- [WORK ITEM]
Print only the lines running from the line with "Best Video下载器" to the final line below, both included, exactly as written and without the pictures.

- [RECORDS SHOWN]

== == ==

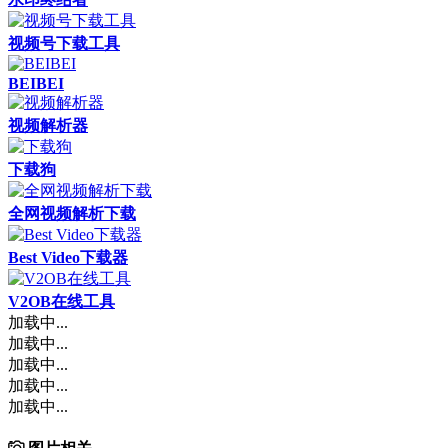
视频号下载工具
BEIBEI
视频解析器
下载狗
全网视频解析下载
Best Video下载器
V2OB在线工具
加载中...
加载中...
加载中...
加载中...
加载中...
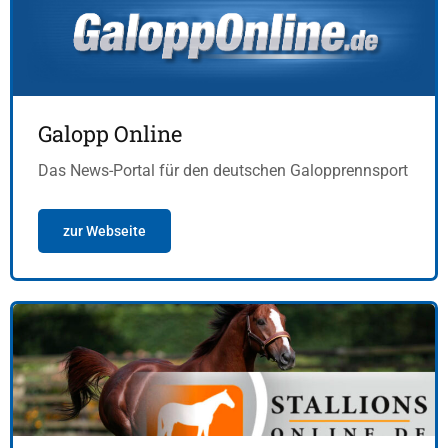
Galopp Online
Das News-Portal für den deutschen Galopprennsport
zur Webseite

== == ==

- [EXERCISE SOLUTION]
Best Video下载器
V2OB在线工具
加载中...
加载中...
加载中...
加载中...
加载中...
Galopp Online
Das News-Portal für den deutschen Galopprennsport
zur Webseite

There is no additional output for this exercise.